Jeudi, pendant notre séance de yoga, nous avons eu la frousse de notre vie! Un vieillard squelettique et puant a jailli des buissons et a tenté de violer Suzanne. Par chance, il était facile à maîtriser et la police locale est arrivée en moins de dix minutes. Il parait qu’on trouve souvent des gens bizarres dans la région, mais celui-là était spécial. Il n’avait pas le type asiatique, bredouillait un français embrouillé… et il semblait croire que la guerre d’Indochine n’était pas finie!

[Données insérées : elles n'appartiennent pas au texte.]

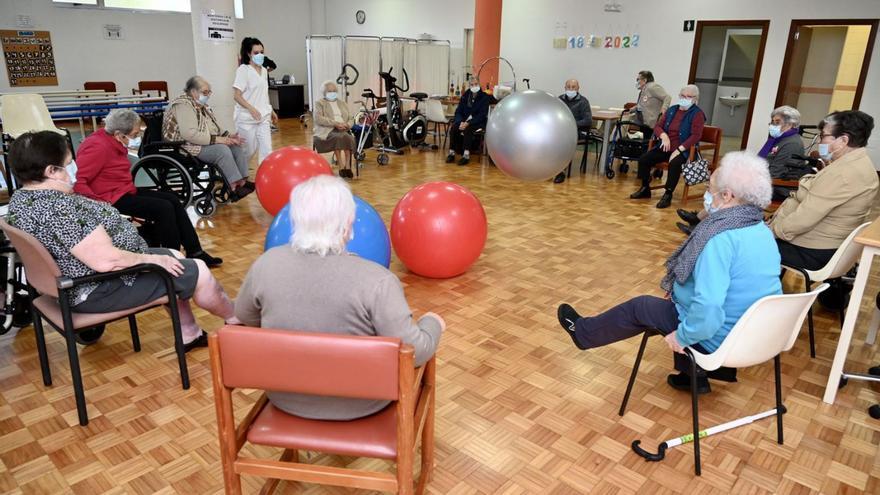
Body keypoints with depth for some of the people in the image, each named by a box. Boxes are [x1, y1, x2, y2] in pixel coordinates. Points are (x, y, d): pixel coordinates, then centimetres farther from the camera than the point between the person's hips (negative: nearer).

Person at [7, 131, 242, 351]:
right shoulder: (58, 207, -29)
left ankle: (189, 335, 26)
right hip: (99, 289, -11)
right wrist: (153, 259, -17)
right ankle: (236, 321, 23)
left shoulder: (20, 198, 4)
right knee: (198, 271, -2)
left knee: (174, 257, 20)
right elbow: (106, 260, -31)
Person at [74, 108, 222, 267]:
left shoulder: (113, 142, 8)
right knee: (164, 208, -18)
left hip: (125, 190, 10)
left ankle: (195, 254, 3)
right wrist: (99, 203, -32)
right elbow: (78, 181, -27)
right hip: (111, 198, -10)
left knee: (173, 200, 4)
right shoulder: (98, 147, -21)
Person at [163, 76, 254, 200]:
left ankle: (243, 181, -12)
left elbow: (215, 127, 19)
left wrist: (228, 136, -1)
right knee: (222, 149, -30)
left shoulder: (202, 105, 14)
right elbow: (189, 134, -28)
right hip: (191, 147, -10)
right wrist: (217, 139, -27)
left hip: (208, 142, 10)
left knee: (237, 146, -5)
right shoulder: (183, 106, -16)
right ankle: (234, 187, -28)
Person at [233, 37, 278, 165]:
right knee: (249, 150, 4)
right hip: (247, 118, -6)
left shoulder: (264, 70, 11)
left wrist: (271, 111, 21)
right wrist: (251, 109, -27)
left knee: (266, 150, -4)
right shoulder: (243, 70, -10)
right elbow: (236, 95, -15)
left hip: (263, 117, 6)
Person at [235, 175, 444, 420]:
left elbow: (245, 317, 4)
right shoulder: (376, 280, -26)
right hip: (358, 405, -3)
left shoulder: (266, 264, -14)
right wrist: (432, 323, -2)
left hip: (285, 398, 4)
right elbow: (415, 351, -22)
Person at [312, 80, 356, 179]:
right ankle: (341, 167, -35)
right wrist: (335, 123, -16)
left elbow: (350, 119, 19)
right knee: (339, 137, -36)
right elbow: (318, 118, -4)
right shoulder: (319, 103, 13)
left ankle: (347, 166, -34)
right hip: (327, 130, -3)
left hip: (343, 130, 3)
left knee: (348, 137, -33)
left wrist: (347, 125, -7)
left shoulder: (343, 104, 27)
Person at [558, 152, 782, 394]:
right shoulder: (764, 232, 0)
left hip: (716, 339, -7)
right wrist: (679, 290, 14)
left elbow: (708, 309, -37)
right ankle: (694, 375, 34)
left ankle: (582, 332, 34)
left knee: (639, 307, 10)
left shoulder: (721, 238, -29)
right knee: (678, 297, 29)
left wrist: (682, 336, -19)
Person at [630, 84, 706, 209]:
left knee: (674, 163, -37)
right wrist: (664, 136, -13)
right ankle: (645, 189, 5)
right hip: (665, 148, 6)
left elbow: (696, 136, -13)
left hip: (683, 150, -6)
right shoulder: (671, 110, 14)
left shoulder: (697, 114, -3)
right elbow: (657, 126, 11)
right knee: (643, 159, -13)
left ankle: (668, 195, -23)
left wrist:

Apparemment, il avait avalé toutes sortes de plantes hallucinogènes, et sa silhouette prouvait qu’il n’avait pas mangé grand-chose d’autre. Suzanne a quand même décidé de porter plainte, ce qui a permis d’envoyer le satyre en prison. Au moins, il sera nourri. C’est fou, ce qu’on vit quand on est loin de chez nous!